**Exercise goal**.
Images are to be dropped, and the rest of the data reproduced exactly.

**Data extract**.
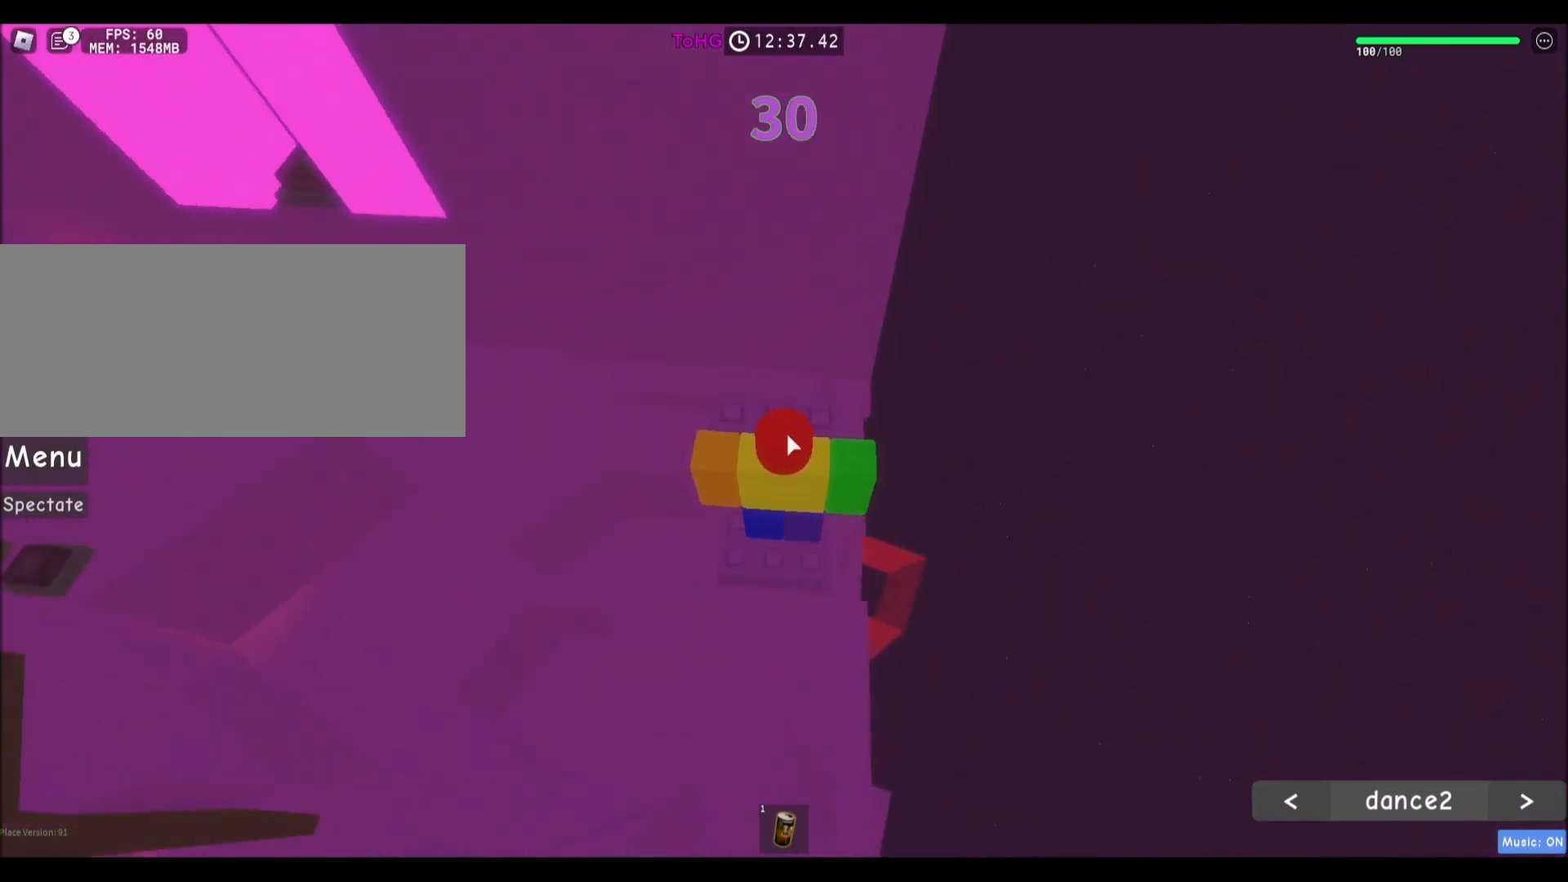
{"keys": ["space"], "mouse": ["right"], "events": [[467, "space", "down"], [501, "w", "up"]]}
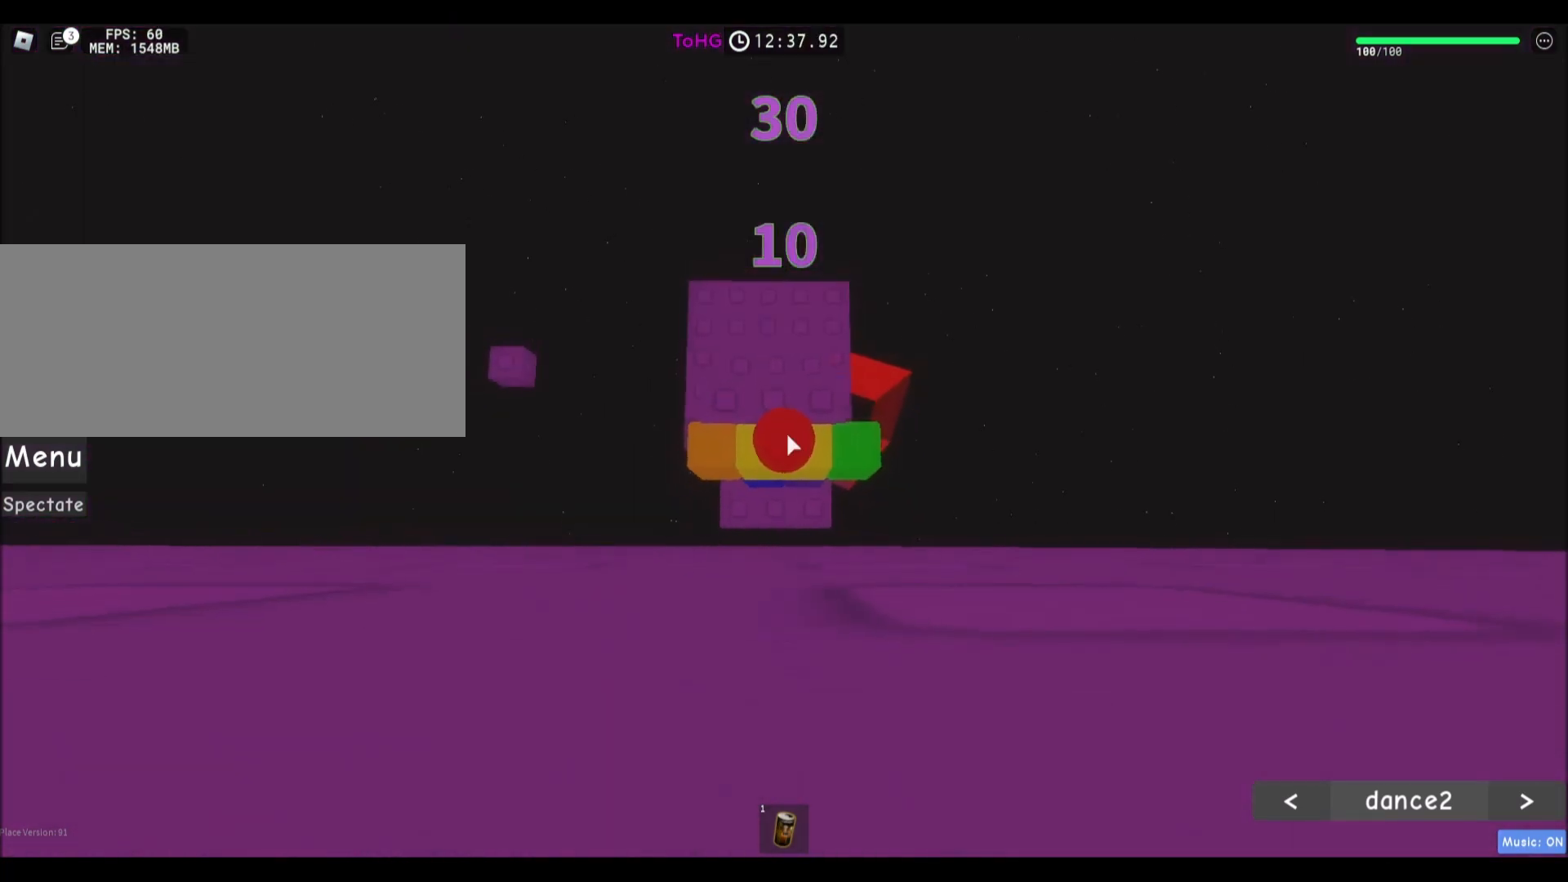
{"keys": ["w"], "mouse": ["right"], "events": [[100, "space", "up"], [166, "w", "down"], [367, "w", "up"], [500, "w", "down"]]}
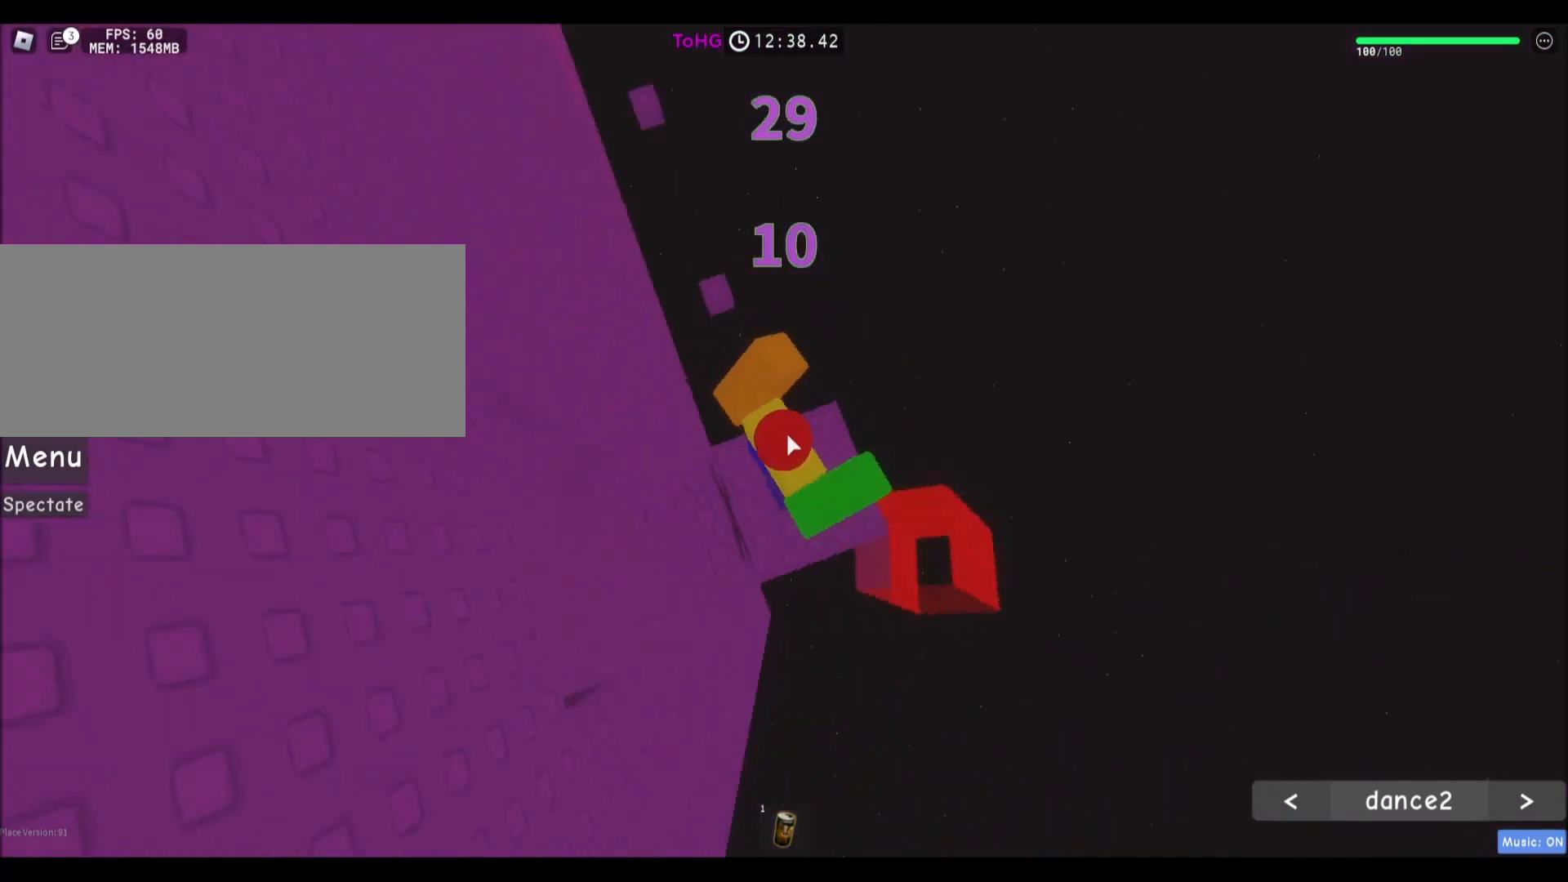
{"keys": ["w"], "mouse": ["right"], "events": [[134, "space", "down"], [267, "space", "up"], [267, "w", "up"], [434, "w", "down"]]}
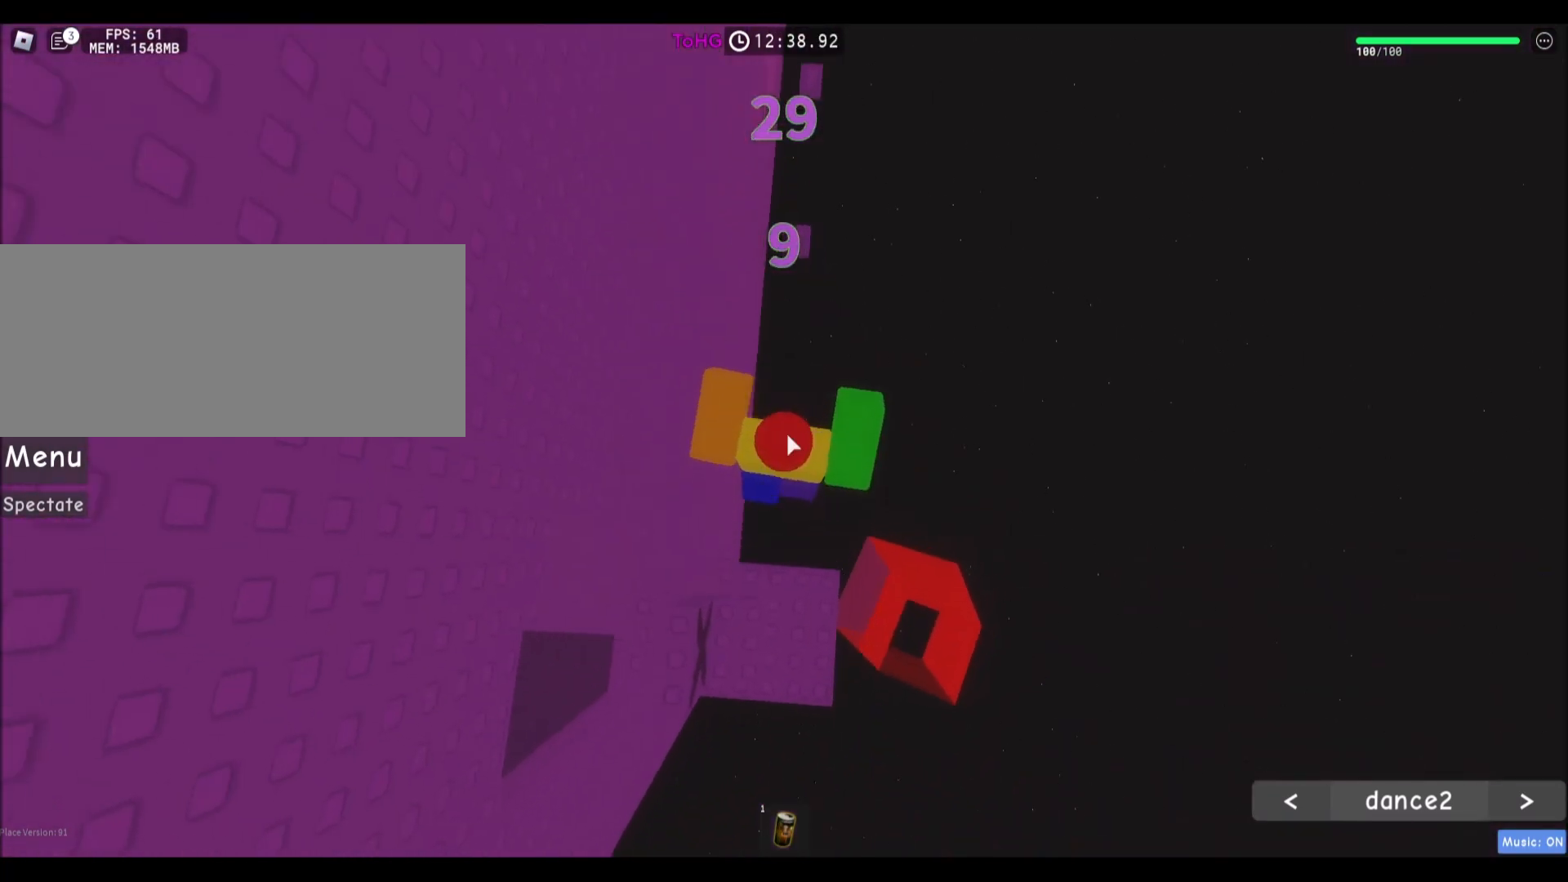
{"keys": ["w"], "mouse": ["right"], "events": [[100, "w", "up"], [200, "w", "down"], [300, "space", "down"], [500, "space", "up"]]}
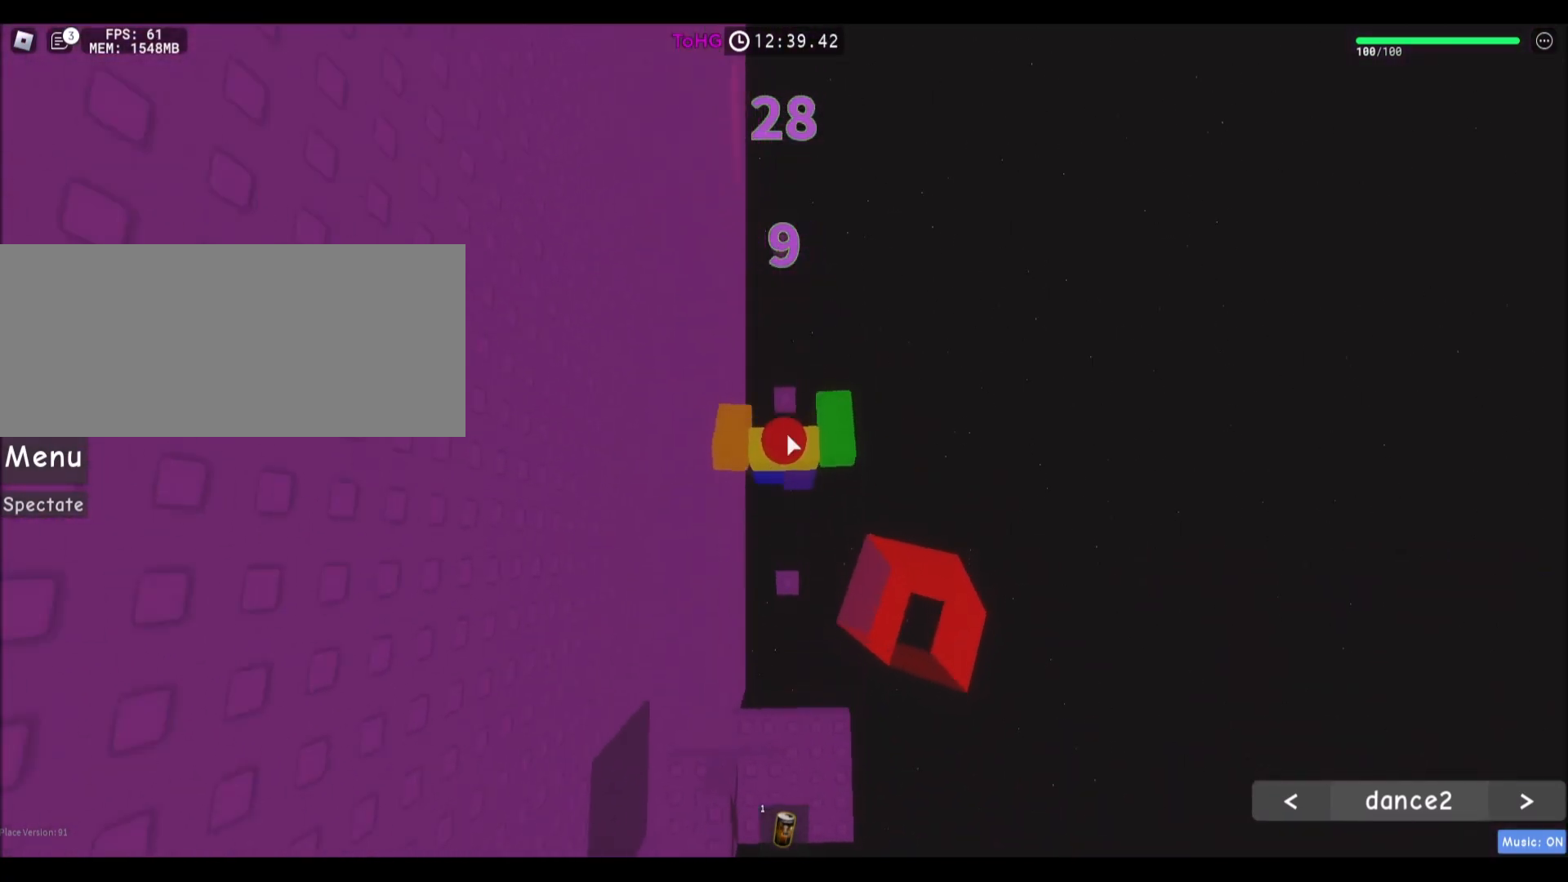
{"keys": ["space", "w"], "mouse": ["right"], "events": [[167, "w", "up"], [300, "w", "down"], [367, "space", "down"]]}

**Response**.
{"keys": ["space"], "mouse": ["right"], "events": [[467, "space", "down"], [501, "w", "up"]]}
{"keys": ["w"], "mouse": ["right"], "events": [[100, "space", "up"], [166, "w", "down"], [367, "w", "up"], [500, "w", "down"]]}
{"keys": ["w"], "mouse": ["right"], "events": [[134, "space", "down"], [267, "space", "up"], [267, "w", "up"], [434, "w", "down"]]}
{"keys": ["w"], "mouse": ["right"], "events": [[100, "w", "up"], [200, "w", "down"], [300, "space", "down"], [500, "space", "up"]]}
{"keys": ["space", "w"], "mouse": ["right"], "events": [[167, "w", "up"], [300, "w", "down"], [367, "space", "down"]]}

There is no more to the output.